[Electronic design automation data]
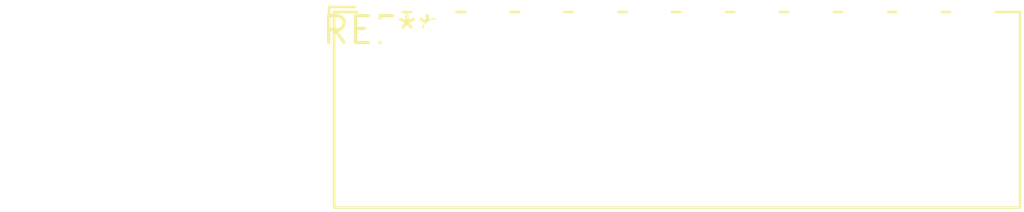
<source format=kicad_pcb>
(kicad_pcb (version 20240108) (generator pcbnew)

  (general
    (thickness 1.6)
  )

  (paper "A4")
  (layers
    (0 "F.Cu" signal)
    (31 "B.Cu" signal)
    (32 "B.Adhes" user "B.Adhesive")
    (33 "F.Adhes" user "F.Adhesive")
    (34 "B.Paste" user)
    (35 "F.Paste" user)
    (36 "B.SilkS" user "B.Silkscreen")
    (37 "F.SilkS" user "F.Silkscreen")
    (38 "B.Mask" user)
    (39 "F.Mask" user)
    (40 "Dwgs.User" user "User.Drawings")
    (41 "Cmts.User" user "User.Comments")
    (42 "Eco1.User" user "User.Eco1")
    (43 "Eco2.User" user "User.Eco2")
    (44 "Edge.Cuts" user)
    (45 "Margin" user)
    (46 "B.CrtYd" user "B.Courtyard")
    (47 "F.CrtYd" user "F.Courtyard")
    (48 "B.Fab" user)
    (49 "F.Fab" user)
    (50 "User.1" user)
    (51 "User.2" user)
    (52 "User.3" user)
    (53 "User.4" user)
    (54 "User.5" user)
    (55 "User.6" user)
    (56 "User.7" user)
    (57 "User.8" user)
    (58 "User.9" user)
  )

  (setup
    (pad_to_mask_clearance 0)
    (pcbplotparams
      (layerselection 0x00010fc_ffffffff)
      (plot_on_all_layers_selection 0x0000000_00000000)
      (disableapertmacros false)
      (usegerberextensions false)
      (usegerberattributes false)
      (usegerberadvancedattributes false)
      (creategerberjobfile false)
      (dashed_line_dash_ratio 12.000000)
      (dashed_line_gap_ratio 3.000000)
      (svgprecision 4)
      (plotframeref false)
      (viasonmask false)
      (mode 1)
      (useauxorigin false)
      (hpglpennumber 1)
      (hpglpenspeed 20)
      (hpglpendiameter 15.000000)
      (dxfpolygonmode false)
      (dxfimperialunits false)
      (dxfusepcbnewfont false)
      (psnegative false)
      (psa4output false)
      (plotreference false)
      (plotvalue false)
      (plotinvisibletext false)
      (sketchpadsonfab false)
      (subtractmaskfromsilk false)
      (outputformat 1)
      (mirror false)
      (drillshape 1)
      (scaleselection 1)
      (outputdirectory "")
    )
  )

  (net 0 "")

  (footprint "Converter_DCDC_RECOM_R5xxxPA_THT" (layer "F.Cu") (at 0 0))

)

</source>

*Instructions to follow:*
The answer must consist of every line from the records above that holds "Adhes".

*Task solution:*
    (32 "B.Adhes" user "B.Adhesive")
    (33 "F.Adhes" user "F.Adhesive")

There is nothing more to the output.